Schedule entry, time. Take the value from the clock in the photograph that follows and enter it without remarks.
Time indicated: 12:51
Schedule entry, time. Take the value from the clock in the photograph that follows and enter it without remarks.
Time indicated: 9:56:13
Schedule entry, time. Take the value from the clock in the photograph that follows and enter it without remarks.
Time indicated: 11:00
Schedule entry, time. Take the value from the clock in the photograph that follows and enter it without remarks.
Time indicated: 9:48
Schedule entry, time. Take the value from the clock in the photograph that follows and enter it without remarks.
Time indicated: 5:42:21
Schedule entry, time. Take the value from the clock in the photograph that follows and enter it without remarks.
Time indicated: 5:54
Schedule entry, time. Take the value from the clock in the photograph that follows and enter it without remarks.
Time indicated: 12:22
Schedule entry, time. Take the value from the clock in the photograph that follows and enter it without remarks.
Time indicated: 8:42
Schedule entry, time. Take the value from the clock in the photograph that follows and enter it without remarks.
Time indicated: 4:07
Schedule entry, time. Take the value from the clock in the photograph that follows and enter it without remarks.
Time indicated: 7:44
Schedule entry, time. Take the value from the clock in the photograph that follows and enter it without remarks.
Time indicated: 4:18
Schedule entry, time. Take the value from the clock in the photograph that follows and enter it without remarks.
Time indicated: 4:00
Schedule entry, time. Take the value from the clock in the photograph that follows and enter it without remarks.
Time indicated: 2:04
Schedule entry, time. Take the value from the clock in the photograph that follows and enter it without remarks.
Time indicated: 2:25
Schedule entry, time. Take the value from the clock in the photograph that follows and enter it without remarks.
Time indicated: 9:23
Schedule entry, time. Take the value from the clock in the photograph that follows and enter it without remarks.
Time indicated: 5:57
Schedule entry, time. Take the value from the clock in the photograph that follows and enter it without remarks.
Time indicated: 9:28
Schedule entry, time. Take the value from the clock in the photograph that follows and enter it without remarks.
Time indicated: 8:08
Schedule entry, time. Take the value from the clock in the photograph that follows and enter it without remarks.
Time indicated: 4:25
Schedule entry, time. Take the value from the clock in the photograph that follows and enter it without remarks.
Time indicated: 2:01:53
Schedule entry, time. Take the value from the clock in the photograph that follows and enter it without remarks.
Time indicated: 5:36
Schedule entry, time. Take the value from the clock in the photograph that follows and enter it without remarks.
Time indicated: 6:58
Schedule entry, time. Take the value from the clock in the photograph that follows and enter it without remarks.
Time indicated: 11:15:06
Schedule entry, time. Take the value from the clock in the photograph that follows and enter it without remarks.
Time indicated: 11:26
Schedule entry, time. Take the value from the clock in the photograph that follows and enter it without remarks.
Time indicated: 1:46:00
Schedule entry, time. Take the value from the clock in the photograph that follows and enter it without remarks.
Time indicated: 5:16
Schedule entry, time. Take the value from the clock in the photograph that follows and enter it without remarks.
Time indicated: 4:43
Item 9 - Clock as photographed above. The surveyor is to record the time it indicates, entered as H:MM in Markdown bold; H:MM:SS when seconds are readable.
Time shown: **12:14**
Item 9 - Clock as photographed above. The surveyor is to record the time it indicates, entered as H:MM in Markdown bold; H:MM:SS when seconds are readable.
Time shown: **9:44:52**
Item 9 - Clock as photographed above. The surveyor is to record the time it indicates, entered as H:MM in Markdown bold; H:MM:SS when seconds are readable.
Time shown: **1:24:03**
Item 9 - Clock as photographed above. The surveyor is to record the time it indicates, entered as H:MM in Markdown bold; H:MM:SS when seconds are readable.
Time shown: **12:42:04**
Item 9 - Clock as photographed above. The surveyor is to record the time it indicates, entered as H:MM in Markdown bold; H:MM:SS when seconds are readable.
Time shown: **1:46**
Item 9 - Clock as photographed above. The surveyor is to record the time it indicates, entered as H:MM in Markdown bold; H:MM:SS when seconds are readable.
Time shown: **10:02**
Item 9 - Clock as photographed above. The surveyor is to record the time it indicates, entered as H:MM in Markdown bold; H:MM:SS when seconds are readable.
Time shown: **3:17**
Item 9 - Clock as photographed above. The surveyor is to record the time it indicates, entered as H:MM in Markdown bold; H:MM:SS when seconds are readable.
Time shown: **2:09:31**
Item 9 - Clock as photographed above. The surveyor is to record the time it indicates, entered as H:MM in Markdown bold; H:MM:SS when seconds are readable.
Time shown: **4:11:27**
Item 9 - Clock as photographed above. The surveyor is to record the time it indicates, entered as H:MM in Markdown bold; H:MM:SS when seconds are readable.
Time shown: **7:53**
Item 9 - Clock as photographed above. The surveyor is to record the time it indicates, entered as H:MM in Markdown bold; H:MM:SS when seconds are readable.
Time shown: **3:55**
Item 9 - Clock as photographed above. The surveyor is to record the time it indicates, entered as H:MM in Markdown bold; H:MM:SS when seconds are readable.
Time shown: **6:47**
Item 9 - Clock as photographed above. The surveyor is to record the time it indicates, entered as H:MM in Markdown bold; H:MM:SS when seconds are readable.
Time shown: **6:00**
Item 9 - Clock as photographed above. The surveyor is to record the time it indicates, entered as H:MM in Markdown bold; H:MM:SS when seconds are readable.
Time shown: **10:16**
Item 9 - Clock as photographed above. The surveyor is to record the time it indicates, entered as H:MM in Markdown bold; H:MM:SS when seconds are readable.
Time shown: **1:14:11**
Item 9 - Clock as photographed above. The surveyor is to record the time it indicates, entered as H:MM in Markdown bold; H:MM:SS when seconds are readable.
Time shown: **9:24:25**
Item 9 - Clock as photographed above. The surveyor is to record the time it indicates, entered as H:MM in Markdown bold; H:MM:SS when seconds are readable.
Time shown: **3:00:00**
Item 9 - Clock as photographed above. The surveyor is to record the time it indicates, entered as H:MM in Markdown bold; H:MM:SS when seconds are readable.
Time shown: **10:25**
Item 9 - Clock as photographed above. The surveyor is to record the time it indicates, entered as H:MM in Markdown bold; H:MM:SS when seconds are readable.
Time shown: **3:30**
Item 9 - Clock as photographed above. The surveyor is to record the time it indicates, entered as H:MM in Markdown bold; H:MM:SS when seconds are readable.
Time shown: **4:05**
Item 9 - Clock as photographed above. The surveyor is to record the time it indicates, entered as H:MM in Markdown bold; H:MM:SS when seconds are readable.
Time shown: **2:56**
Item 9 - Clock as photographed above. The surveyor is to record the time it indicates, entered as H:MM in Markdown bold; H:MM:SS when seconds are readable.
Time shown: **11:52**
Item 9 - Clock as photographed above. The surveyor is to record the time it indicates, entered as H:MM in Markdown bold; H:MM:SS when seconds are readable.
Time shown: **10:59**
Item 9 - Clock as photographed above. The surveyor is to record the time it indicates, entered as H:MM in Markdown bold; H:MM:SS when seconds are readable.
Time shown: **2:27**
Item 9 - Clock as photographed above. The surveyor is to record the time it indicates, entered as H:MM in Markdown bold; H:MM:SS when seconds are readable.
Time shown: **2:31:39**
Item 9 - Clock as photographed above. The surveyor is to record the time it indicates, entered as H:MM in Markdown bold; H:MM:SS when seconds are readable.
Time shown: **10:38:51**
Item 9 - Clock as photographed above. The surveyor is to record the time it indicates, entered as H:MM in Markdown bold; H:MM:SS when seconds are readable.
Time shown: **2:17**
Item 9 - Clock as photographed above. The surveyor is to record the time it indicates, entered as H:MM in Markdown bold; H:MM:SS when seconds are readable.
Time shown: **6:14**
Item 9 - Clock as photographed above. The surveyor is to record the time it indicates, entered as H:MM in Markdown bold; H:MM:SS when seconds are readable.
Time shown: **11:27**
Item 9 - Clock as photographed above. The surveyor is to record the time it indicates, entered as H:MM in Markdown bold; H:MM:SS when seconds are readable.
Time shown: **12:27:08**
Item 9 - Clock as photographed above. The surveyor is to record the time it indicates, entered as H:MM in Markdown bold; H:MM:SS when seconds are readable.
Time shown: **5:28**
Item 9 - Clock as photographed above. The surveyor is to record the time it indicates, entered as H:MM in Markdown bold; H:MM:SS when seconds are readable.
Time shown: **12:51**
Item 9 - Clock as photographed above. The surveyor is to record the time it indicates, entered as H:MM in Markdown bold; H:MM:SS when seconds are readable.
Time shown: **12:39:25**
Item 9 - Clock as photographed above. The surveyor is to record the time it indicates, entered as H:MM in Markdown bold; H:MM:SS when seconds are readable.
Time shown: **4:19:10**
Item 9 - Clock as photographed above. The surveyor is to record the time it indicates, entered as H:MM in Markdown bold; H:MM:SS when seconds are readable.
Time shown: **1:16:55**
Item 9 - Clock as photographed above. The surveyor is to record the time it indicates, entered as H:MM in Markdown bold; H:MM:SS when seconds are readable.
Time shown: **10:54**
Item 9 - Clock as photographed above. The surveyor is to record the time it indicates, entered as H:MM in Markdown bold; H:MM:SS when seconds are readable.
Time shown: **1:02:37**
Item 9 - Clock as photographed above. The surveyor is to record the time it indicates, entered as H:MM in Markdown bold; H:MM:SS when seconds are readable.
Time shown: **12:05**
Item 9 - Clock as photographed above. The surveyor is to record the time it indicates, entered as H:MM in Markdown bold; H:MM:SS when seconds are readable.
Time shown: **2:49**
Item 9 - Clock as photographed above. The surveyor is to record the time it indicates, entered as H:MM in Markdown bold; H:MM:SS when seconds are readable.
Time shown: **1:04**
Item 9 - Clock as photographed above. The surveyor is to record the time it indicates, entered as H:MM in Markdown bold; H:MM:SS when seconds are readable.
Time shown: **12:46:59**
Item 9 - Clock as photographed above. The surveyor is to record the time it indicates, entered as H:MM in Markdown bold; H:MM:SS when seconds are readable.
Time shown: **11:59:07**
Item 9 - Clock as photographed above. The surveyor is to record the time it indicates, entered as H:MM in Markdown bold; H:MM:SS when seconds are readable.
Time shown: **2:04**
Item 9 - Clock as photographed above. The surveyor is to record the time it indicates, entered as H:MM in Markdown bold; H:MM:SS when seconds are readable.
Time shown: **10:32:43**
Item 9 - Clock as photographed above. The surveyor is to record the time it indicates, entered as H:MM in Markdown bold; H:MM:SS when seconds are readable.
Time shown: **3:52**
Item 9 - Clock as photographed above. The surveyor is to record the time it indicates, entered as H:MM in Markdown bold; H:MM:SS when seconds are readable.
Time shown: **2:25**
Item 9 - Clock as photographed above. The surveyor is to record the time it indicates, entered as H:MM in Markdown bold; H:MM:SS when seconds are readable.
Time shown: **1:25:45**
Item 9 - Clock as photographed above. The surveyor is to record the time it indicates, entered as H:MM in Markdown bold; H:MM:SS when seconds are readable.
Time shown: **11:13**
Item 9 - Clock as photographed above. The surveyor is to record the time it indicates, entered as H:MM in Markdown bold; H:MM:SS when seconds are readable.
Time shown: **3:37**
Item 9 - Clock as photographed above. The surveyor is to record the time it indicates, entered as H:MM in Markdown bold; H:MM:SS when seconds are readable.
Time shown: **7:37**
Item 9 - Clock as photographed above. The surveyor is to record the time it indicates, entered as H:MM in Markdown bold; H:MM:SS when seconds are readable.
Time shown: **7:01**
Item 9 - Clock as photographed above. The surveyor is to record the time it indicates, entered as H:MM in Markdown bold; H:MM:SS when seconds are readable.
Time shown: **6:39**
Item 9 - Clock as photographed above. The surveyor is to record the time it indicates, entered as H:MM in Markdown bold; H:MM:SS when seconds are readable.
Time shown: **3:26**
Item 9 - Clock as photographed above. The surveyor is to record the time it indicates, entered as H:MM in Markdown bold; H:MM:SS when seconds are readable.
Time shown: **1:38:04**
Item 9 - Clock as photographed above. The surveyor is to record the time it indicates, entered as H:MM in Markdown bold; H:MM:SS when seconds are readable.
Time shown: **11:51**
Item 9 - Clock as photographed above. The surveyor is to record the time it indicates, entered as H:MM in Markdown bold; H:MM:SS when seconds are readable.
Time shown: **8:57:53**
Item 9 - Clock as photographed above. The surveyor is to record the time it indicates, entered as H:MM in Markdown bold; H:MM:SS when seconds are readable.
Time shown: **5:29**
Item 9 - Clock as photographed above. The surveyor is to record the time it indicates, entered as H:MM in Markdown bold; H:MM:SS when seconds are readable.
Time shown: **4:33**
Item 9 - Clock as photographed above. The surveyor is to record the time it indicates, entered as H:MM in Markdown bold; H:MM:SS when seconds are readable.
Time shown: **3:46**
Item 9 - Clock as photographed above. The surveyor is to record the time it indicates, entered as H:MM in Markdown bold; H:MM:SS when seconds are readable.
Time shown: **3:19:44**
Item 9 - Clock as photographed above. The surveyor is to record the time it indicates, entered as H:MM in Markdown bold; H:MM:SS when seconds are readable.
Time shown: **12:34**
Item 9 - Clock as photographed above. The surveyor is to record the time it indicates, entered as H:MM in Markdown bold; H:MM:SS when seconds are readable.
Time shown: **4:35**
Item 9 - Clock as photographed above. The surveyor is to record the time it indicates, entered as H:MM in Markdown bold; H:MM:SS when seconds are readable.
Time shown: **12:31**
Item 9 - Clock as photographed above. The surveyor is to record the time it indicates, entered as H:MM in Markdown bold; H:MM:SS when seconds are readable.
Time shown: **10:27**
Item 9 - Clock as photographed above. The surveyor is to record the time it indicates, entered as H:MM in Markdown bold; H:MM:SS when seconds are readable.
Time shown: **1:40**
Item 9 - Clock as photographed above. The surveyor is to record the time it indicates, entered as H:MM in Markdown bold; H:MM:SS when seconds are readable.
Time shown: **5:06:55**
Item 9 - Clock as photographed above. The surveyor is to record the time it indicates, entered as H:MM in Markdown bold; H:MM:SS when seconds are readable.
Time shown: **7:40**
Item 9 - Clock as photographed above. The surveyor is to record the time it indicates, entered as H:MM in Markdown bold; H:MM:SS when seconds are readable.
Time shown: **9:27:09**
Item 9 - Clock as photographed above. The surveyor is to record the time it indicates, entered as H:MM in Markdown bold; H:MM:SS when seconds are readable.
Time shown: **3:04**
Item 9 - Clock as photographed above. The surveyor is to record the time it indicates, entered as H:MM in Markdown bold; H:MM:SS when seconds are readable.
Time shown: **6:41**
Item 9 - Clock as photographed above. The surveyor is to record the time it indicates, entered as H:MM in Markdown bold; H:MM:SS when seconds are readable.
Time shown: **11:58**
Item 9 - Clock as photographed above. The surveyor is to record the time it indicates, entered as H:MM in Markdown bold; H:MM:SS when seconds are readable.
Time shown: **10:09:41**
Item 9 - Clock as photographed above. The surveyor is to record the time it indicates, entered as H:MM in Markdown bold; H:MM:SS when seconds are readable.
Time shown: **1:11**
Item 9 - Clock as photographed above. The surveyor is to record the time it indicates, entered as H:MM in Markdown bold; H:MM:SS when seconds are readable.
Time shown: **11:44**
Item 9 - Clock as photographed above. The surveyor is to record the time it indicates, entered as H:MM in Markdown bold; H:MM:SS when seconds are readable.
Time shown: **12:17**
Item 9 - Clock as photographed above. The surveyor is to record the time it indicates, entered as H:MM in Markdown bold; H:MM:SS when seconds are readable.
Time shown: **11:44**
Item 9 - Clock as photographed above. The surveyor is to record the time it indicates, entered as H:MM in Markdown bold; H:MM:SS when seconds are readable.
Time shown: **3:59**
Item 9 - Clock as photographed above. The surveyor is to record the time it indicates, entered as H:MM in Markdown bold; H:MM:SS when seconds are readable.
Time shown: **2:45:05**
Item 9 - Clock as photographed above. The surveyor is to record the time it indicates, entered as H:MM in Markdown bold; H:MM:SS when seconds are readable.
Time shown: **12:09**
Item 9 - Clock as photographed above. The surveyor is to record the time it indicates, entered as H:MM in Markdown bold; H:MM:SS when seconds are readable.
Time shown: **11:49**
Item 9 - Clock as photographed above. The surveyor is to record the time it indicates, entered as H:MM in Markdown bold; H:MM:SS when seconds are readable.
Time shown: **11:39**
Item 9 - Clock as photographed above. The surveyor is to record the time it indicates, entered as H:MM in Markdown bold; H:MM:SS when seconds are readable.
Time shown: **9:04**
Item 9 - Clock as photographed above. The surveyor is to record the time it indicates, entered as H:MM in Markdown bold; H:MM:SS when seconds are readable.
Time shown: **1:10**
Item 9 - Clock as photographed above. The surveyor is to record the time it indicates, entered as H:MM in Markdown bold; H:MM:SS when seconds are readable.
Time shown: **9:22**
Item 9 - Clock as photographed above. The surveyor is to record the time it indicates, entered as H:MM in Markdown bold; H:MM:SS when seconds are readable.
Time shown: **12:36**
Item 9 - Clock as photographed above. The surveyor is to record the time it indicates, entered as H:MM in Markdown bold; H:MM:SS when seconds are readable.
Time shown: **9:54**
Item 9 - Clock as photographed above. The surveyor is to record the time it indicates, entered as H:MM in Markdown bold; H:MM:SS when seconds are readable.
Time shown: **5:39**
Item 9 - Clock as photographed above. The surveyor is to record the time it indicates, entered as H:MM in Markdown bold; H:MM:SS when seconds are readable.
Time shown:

DIRECTIONS:
Quote the data word for word, starting with its first line and ending with the line that contains "Time indicated: 9:23".

FULL ANSWER:
Schedule entry, time. Take the value from the clock in the photograph that follows and enter it without remarks.
Time indicated: 12:51
Schedule entry, time. Take the value from the clock in the photograph that follows and enter it without remarks.
Time indicated: 9:56:13
Schedule entry, time. Take the value from the clock in the photograph that follows and enter it without remarks.
Time indicated: 11:00
Schedule entry, time. Take the value from the clock in the photograph that follows and enter it without remarks.
Time indicated: 9:48
Schedule entry, time. Take the value from the clock in the photograph that follows and enter it without remarks.
Time indicated: 5:42:21
Schedule entry, time. Take the value from the clock in the photograph that follows and enter it without remarks.
Time indicated: 5:54
Schedule entry, time. Take the value from the clock in the photograph that follows and enter it without remarks.
Time indicated: 12:22
Schedule entry, time. Take the value from the clock in the photograph that follows and enter it without remarks.
Time indicated: 8:42
Schedule entry, time. Take the value from the clock in the photograph that follows and enter it without remarks.
Time indicated: 4:07
Schedule entry, time. Take the value from the clock in the photograph that follows and enter it without remarks.
Time indicated: 7:44
Schedule entry, time. Take the value from the clock in the photograph that follows and enter it without remarks.
Time indicated: 4:18
Schedule entry, time. Take the value from the clock in the photograph that follows and enter it without remarks.
Time indicated: 4:00
Schedule entry, time. Take the value from the clock in the photograph that follows and enter it without remarks.
Time indicated: 2:04
Schedule entry, time. Take the value from the clock in the photograph that follows and enter it without remarks.
Time indicated: 2:25
Schedule entry, time. Take the value from the clock in the photograph that follows and enter it without remarks.
Time indicated: 9:23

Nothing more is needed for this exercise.